Welchem Connaisseur des Film Noirs und Neo Noirs das bekannt vorkommt, hat den Braten längst gerochen. Von Felix E. Feists The Man Who Cheated Himself (USA 1950) und William Berkes Polizistenhasser (USA 1958) bis zu Richard Marquands Das Messer (USA 1985), Paul Verhoevens Basic Instinct (FRA/USA 1992) oder John Baileys China Moon (USA 1994) vernebeln eine Femme fatale oder ein Homme fatale einem Stattsdiener oder einer Staatsdienerin die Sinne. In Robert Hartford-Davis’ The Take (UKS 1974), in Mike Figgis‘ Internal Affairs (USA/CAN 1990) oder in Antoine Fuquas Training Day (USA 2001) begehen Polizeibeamte aus eigenem Interesse oder im Auftrag einer Interessengruppe kaltblütig Morde. Natalia Meta bewegt sich mit ihrem Debüt zu 100 % auf dem Terrain des Film Noirs, und an einem konsequenten Finale und Schlusspunkt mangelt es nicht. Demgegenüber ist Homosexualität im Neo Noir tendeziell eine Ausnahme geblieben. So erinnert Mord in Buenos Aires teils an Samantha Langs Die Affenmaske (AUS/CAN/FRA/ITA/JPN 2000) oder an Steve Andersons The White Orchid (USA 2018), darin die weiblichen Ermittlerinnen ein Verhältnis mit einer Femme fatale eingehen, indessen für diesen argentinischen Thriller auch William Friedkins Cruising (USA 1980) eine Inspirationsquelle war. Dramaturgisch nicht immer straff und mit ein paar Nebenfiguren, die allzu blass bleiben, ist dieser Neo Noir aus Argentinien eine allemal empfehlenswerte Ergänzung des Kanons.

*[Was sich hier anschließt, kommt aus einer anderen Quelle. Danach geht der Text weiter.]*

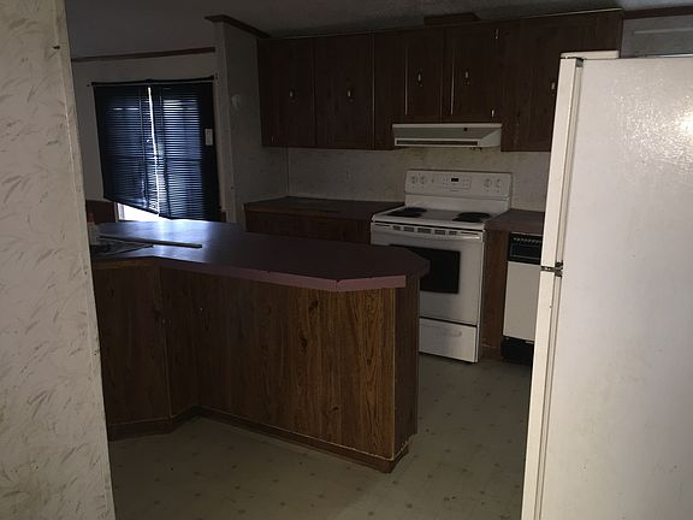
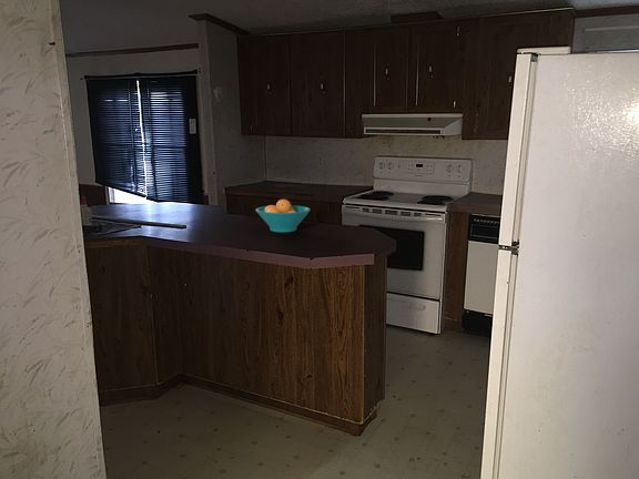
+ fruit bowl [255,198,312,234]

In Deutschland erschien der Film als bild- und tontechnisch exzellente DVD-Ausgabe (2015) der Pro-Fun Media GmbH, ungekürzt im Originalformat mit der original spanischen Tonspur und mit optional deutschen Untertiteln, also ohne deutsche Synchronisation, für mich damit eine optimale Ausgabe. Als Extras gibt es ein Making Of (mit englischen Untertiteln) und den original Kinotrailer.